_Aim of the exercise:_
Reproduce only the lines that run from the line containing "left elbow: (854, 456)" to the end of the entries below, exactly as they stand.

(Stored entries)
┏━━
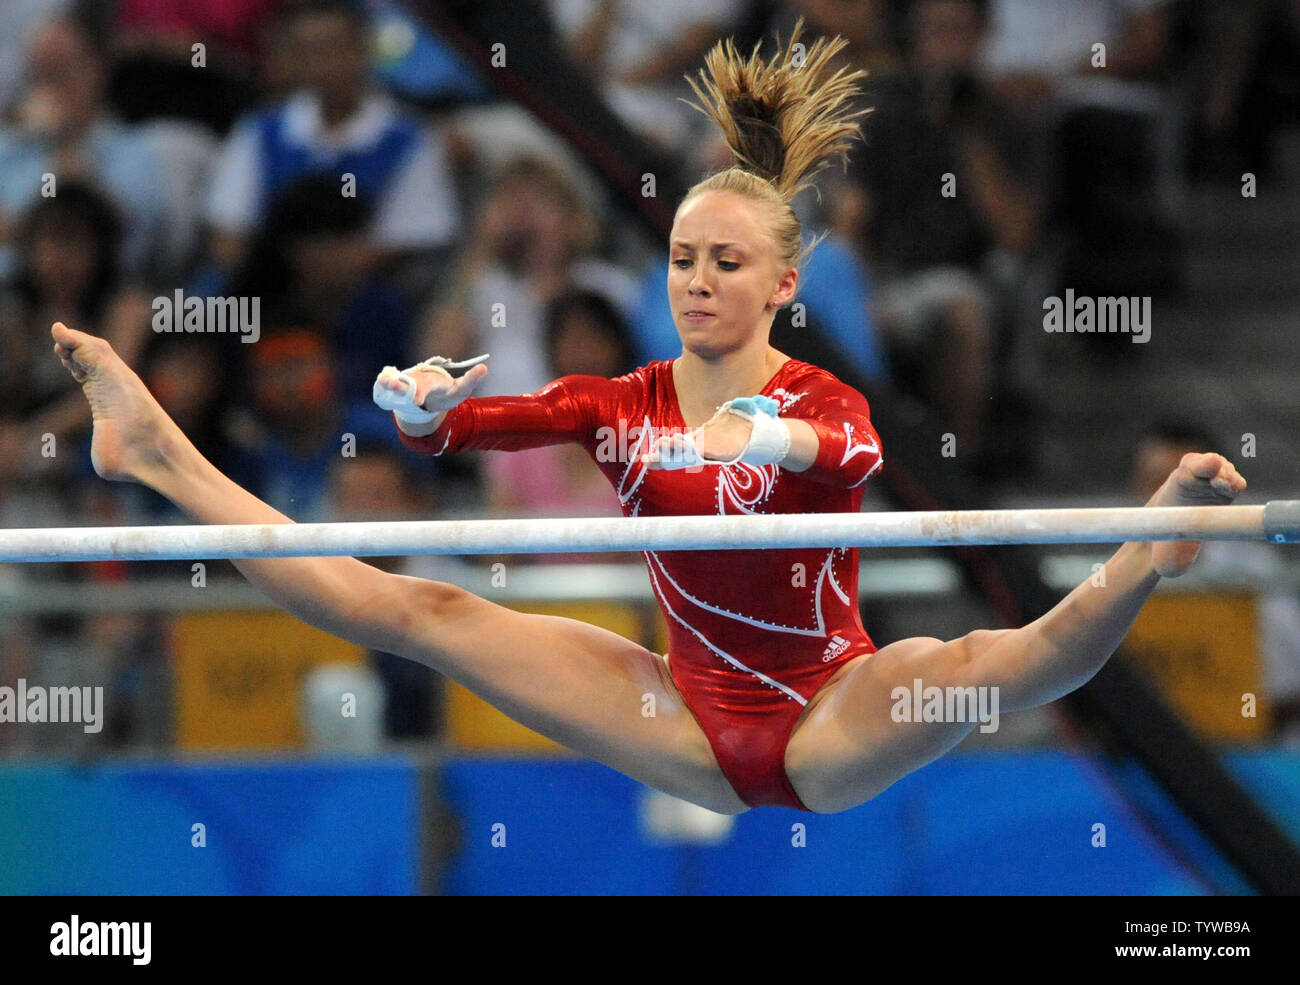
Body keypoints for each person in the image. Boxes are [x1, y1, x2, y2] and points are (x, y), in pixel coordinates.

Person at [51, 25, 1247, 815]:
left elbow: (854, 456)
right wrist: (422, 410)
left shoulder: (819, 397)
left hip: (824, 709)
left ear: (782, 284)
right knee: (420, 606)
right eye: (680, 258)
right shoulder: (622, 402)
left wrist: (767, 440)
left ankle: (1148, 547)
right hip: (675, 707)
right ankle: (158, 453)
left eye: (725, 261)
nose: (695, 280)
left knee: (987, 664)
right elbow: (482, 429)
┗━━
_Expected output:_
left elbow: (854, 456)
right wrist: (422, 410)
left shoulder: (819, 397)
left hip: (824, 709)
left ear: (782, 284)
right knee: (420, 606)
right eye: (680, 258)
right shoulder: (622, 402)
left wrist: (767, 440)
left ankle: (1148, 547)
right hip: (675, 707)
right ankle: (158, 453)
left eye: (725, 261)
nose: (695, 280)
left knee: (987, 664)
right elbow: (482, 429)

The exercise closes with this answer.